TERASBATAM.ID — Proyek pembangunan sarana Mandi, Cuci, dan Kakus (MCK) di Dusun Tanjung Baru, Desa Huta Baru, Kecamatan Aek Bilah, Kabupaten Tapanuli Selatan, mangkrak sejak Agustus 2025. Meski pengerjaan telah dimulai sejak Juli 2025, hingga kini bangunan tersebut tidak dapat digunakan karena pengerjaan ditinggalkan begitu saja oleh pihak kontraktor.

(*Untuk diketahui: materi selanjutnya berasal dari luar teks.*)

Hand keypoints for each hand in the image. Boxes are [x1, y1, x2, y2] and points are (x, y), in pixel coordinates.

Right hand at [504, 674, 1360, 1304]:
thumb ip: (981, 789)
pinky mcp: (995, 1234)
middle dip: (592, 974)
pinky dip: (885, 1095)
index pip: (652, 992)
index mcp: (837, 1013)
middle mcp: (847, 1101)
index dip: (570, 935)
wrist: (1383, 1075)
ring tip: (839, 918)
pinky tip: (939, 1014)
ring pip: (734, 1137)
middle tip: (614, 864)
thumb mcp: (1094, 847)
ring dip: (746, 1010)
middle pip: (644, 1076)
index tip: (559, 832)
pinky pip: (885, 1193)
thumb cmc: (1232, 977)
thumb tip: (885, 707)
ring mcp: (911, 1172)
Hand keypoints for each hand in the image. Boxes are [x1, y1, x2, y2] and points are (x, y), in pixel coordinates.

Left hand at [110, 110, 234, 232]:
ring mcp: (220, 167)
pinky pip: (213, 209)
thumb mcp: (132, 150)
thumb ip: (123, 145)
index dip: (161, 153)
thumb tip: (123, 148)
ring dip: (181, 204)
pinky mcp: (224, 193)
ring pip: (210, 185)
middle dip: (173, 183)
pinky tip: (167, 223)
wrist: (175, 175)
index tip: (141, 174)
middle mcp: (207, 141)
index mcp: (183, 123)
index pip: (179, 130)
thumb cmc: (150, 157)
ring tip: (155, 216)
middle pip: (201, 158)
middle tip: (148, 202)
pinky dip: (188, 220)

Tokoh masyarakat Dusun Tanjung Baru, Mula Tua Rambe, mengungkapkan bahwa kondisi bangunan masih jauh dari kata selesai. Beberapa bagian krusial seperti plesteran dinding, lantai keramik, plafon, hingga instalasi pipa pembuangan dan tangki septik (septic tank) belum dikerjakan.
“Papan informasi anggaran juga tidak dipasang di lokasi proyek, seolah-olah ditutup-tutupi. Masyarakat bertanya-tanya siapa kontraktor dan berapa anggarannya,” ujar Mula Tua, Senin (22/12/2025).
Desa Jadi Kumuh
Ketidakjelasan proyek ini berdampak langsung pada sanitasi warga. Masyarakat terpaksa menggunakan MCK lama yang kondisinya sudah sangat tidak layak dan menimbulkan bau menyengat. Kondisi ini semakin miris mengingat Dusun Tanjung Baru disebut minim sentuhan pembangunan selama tiga tahun terakhir, padahal anggaran desa mencapai Rp 1,5 miliar.
Wakil Ketua Badan Permusyawaratan Desa (BPD) Ruslan Rambe mengeklaim telah menyampaikan keluhan warga kepada Kepala Desa Rohim Ritonga. Menurut Ruslan, dana proyek berasal dari dana desa dan secara administratif tenggat waktunya berakhir pada Desember 2025.
Namun, keterlambatan ini telah menyebabkan kerusakan pada material bangunan di lapangan. “Semen sudah membeku, pipa dan kayu patah, pasir hanyut, serta keramik banyak yang pecah,” kata Ruslan.